- **Material shown**:
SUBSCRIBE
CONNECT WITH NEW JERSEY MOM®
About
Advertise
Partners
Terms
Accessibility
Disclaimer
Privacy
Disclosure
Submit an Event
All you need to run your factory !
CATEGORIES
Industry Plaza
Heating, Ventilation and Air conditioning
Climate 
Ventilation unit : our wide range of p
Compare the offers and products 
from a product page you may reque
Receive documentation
...
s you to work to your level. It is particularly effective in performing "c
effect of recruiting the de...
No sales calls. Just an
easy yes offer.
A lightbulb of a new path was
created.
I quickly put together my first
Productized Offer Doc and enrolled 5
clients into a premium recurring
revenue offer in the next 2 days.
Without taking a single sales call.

- **Problem requirements**: Above are the records; from them, give again exactly the lines from the one containing "from a product page you may reque" through the one containing "Receive documentation", both included.

- **Solution to this exercise**:
from a product page you may reque
Receive documentation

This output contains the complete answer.